Why is that? People are often busy and time is short. Maybe the group has not worked together before, and brainstorming isn’t frequently practiced. People tend to jump immediately into a tactical mindset, focusing on ideas that are logical, practical and easy to realize rather than creative. Another impediment is people who believe they cannot be creative. Brainstorming moderators know all too well about these ubiquitous challenges. In such circumstances, a group warm-up can perk up the group and help jumpstart it with creative energy.
2 Warm-Up Exercises Before Brainstorming
We’d like to share two activities with you that could serve as both warm-ups and icebreaker activities.
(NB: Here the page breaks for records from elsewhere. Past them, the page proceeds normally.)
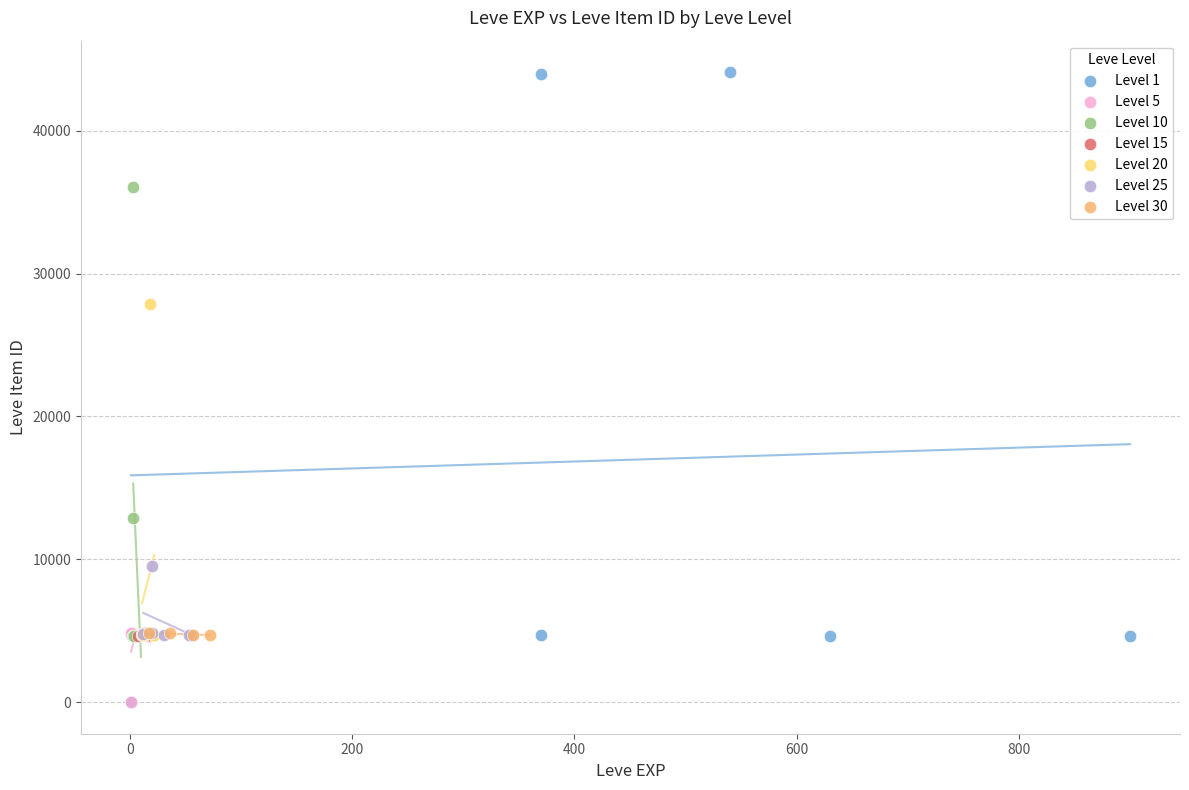

Which series contains the highest Y value?

Level 1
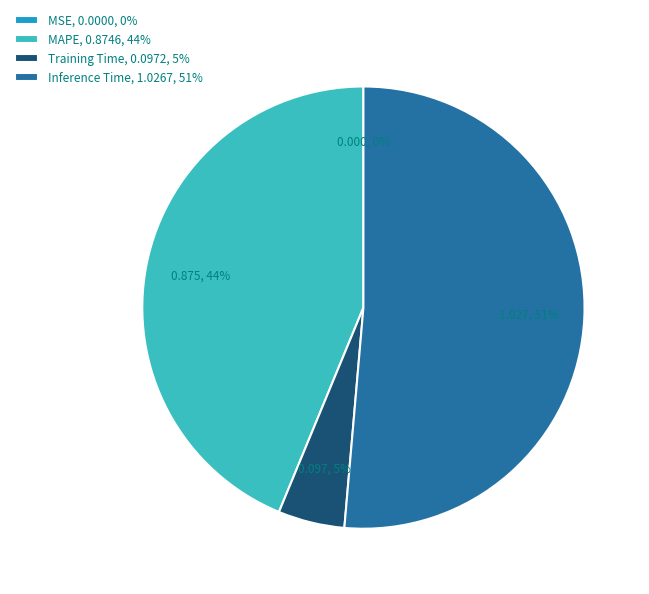

Which slice is the largest?

Inference Time, 1.0267, 51%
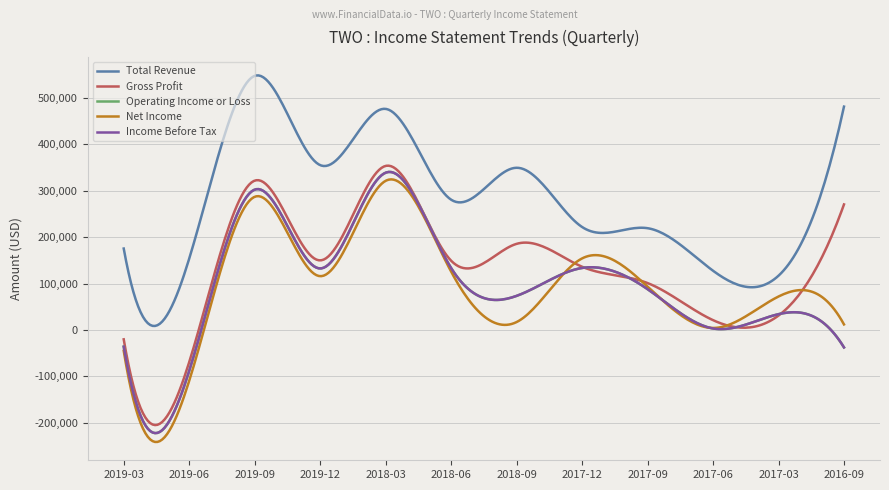

What is the smallest value displayed?

-241161.2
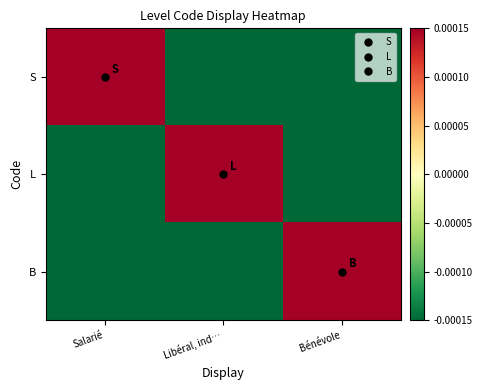

At which category does the chart reach its minimum across all series?

Libéral, ind…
The first one is called, “The Martians Have Landed” and the second is known as, “30 Circles”. They may sound playful or even childish, but they are designed to activate people’s brains and make them more aware of their own creative thinking abilities.
1. The Martians Have Landed
Imagine the following situation: A group of Martians has just landed on your company’s parking lot. It is your responsibility to welcome them to your company. The only drawback is that they do not speak or understand any Earth languages, only graphic symbols. However, they are curious about you and your company. Here is what your group has to do:
- Each attendee should prepare a short speech consisting of graphic symbols to welcome the Martians (e.g. on a DIN A4 or a flip chart paper).
- Post all speeches on the wall and have everyone review them.
- Choose the single best speech that should be presented to the Martians (e.g. through Dot Voting).
2. 30 Circles
This creativity exercise was developed by Bob McKim and it was more recently popularized by Tim Brown’s 2008 TEDTalk: Tales of creativity and play. The materials you need for it are simple: each attendee needs a writing utensil and a piece of paper with 30 circles and 3 minutes of time.
- Within the given time, the attendees should transform each circle on the paper into something recognizable like a volleyball, bicycle wheels or a planet. Sketches are preferred to trying to compete with Monet. It is okay to draw outside the lines. The goal is to transform as many circles as possible.
- Afterwards, ask who was able to transform 5, 10, 15, 20 or more circles into a drawing. Usually, people tend to edit and think too long on each circle. Kids are far more spontaneous in drawing. Creative people will not only fill the different circles with drawings but also will include all of the circles, “playing“ with them, often even connecting them to create one picture.
Connecting thoughts in an original way is indeed the key to creativity. These warm-ups will get you thinking creatively – without hesitation or any self-doubts – so that you and your team are ready to come up with fresh, ingenious ideas.